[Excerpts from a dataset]
· · ·
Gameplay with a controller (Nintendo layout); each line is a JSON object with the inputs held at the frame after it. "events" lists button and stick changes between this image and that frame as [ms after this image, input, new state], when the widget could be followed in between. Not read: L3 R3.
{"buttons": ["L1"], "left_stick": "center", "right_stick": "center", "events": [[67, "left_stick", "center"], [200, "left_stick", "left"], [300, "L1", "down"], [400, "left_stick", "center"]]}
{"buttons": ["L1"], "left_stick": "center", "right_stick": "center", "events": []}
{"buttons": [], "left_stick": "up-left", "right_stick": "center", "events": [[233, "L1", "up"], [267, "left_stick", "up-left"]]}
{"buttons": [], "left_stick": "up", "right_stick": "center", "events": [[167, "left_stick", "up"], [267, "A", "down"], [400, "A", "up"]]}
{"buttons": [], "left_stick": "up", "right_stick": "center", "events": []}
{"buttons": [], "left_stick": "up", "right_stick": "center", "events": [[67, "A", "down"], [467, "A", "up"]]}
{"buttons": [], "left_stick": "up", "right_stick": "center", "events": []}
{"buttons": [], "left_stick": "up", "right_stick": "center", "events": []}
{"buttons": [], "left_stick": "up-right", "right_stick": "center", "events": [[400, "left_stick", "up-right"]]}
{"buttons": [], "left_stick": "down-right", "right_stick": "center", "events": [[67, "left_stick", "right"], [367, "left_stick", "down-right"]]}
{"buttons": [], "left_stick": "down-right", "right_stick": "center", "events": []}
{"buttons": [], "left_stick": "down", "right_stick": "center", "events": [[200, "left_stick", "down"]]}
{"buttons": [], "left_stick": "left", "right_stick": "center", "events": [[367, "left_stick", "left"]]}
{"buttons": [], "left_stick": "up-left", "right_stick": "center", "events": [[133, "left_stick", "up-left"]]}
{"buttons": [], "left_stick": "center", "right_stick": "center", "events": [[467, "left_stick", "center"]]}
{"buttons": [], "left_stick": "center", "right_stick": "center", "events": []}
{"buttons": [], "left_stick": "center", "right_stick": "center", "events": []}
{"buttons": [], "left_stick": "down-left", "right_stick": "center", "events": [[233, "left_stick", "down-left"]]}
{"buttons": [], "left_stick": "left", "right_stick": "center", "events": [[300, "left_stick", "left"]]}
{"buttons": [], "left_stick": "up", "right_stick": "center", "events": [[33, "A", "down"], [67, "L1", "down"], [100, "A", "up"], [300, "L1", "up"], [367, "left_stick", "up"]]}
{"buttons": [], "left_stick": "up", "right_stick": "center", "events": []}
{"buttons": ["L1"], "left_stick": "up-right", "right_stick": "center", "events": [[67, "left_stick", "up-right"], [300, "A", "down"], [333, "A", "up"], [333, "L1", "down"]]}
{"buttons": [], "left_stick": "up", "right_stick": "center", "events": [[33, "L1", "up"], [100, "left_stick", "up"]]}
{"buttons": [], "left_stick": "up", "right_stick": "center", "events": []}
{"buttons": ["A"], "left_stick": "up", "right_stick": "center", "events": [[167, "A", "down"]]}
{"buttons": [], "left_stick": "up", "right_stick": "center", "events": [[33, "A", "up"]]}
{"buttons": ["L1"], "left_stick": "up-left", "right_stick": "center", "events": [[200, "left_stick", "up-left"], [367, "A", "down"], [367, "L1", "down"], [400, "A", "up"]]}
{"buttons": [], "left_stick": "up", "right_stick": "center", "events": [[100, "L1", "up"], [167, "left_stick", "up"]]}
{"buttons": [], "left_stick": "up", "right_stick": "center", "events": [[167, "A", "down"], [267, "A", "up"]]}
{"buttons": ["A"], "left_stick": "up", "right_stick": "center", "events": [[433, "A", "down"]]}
· · ·
TASK DETAILS
Write down all the entries again without a single difference.

EXPECTED ANSWER
Gameplay with a controller (Nintendo layout); each line is a JSON object with the inputs held at the frame after it. "events" lists button and stick changes between this image and that frame as [ms after this image, input, new state], when the widget could be followed in between. Not read: L3 R3.
{"buttons": ["L1"], "left_stick": "center", "right_stick": "center", "events": [[67, "left_stick", "center"], [200, "left_stick", "left"], [300, "L1", "down"], [400, "left_stick", "center"]]}
{"buttons": ["L1"], "left_stick": "center", "right_stick": "center", "events": []}
{"buttons": [], "left_stick": "up-left", "right_stick": "center", "events": [[233, "L1", "up"], [267, "left_stick", "up-left"]]}
{"buttons": [], "left_stick": "up", "right_stick": "center", "events": [[167, "left_stick", "up"], [267, "A", "down"], [400, "A", "up"]]}
{"buttons": [], "left_stick": "up", "right_stick": "center", "events": []}
{"buttons": [], "left_stick": "up", "right_stick": "center", "events": [[67, "A", "down"], [467, "A", "up"]]}
{"buttons": [], "left_stick": "up", "right_stick": "center", "events": []}
{"buttons": [], "left_stick": "up", "right_stick": "center", "events": []}
{"buttons": [], "left_stick": "up-right", "right_stick": "center", "events": [[400, "left_stick", "up-right"]]}
{"buttons": [], "left_stick": "down-right", "right_stick": "center", "events": [[67, "left_stick", "right"], [367, "left_stick", "down-right"]]}
{"buttons": [], "left_stick": "down-right", "right_stick": "center", "events": []}
{"buttons": [], "left_stick": "down", "right_stick": "center", "events": [[200, "left_stick", "down"]]}
{"buttons": [], "left_stick": "left", "right_stick": "center", "events": [[367, "left_stick", "left"]]}
{"buttons": [], "left_stick": "up-left", "right_stick": "center", "events": [[133, "left_stick", "up-left"]]}
{"buttons": [], "left_stick": "center", "right_stick": "center", "events": [[467, "left_stick", "center"]]}
{"buttons": [], "left_stick": "center", "right_stick": "center", "events": []}
{"buttons": [], "left_stick": "center", "right_stick": "center", "events": []}
{"buttons": [], "left_stick": "down-left", "right_stick": "center", "events": [[233, "left_stick", "down-left"]]}
{"buttons": [], "left_stick": "left", "right_stick": "center", "events": [[300, "left_stick", "left"]]}
{"buttons": [], "left_stick": "up", "right_stick": "center", "events": [[33, "A", "down"], [67, "L1", "down"], [100, "A", "up"], [300, "L1", "up"], [367, "left_stick", "up"]]}
{"buttons": [], "left_stick": "up", "right_stick": "center", "events": []}
{"buttons": ["L1"], "left_stick": "up-right", "right_stick": "center", "events": [[67, "left_stick", "up-right"], [300, "A", "down"], [333, "A", "up"], [333, "L1", "down"]]}
{"buttons": [], "left_stick": "up", "right_stick": "center", "events": [[33, "L1", "up"], [100, "left_stick", "up"]]}
{"buttons": [], "left_stick": "up", "right_stick": "center", "events": []}
{"buttons": ["A"], "left_stick": "up", "right_stick": "center", "events": [[167, "A", "down"]]}
{"buttons": [], "left_stick": "up", "right_stick": "center", "events": [[33, "A", "up"]]}
{"buttons": ["L1"], "left_stick": "up-left", "right_stick": "center", "events": [[200, "left_stick", "up-left"], [367, "A", "down"], [367, "L1", "down"], [400, "A", "up"]]}
{"buttons": [], "left_stick": "up", "right_stick": "center", "events": [[100, "L1", "up"], [167, "left_stick", "up"]]}
{"buttons": [], "left_stick": "up", "right_stick": "center", "events": [[167, "A", "down"], [267, "A", "up"]]}
{"buttons": ["A"], "left_stick": "up", "right_stick": "center", "events": [[433, "A", "down"]]}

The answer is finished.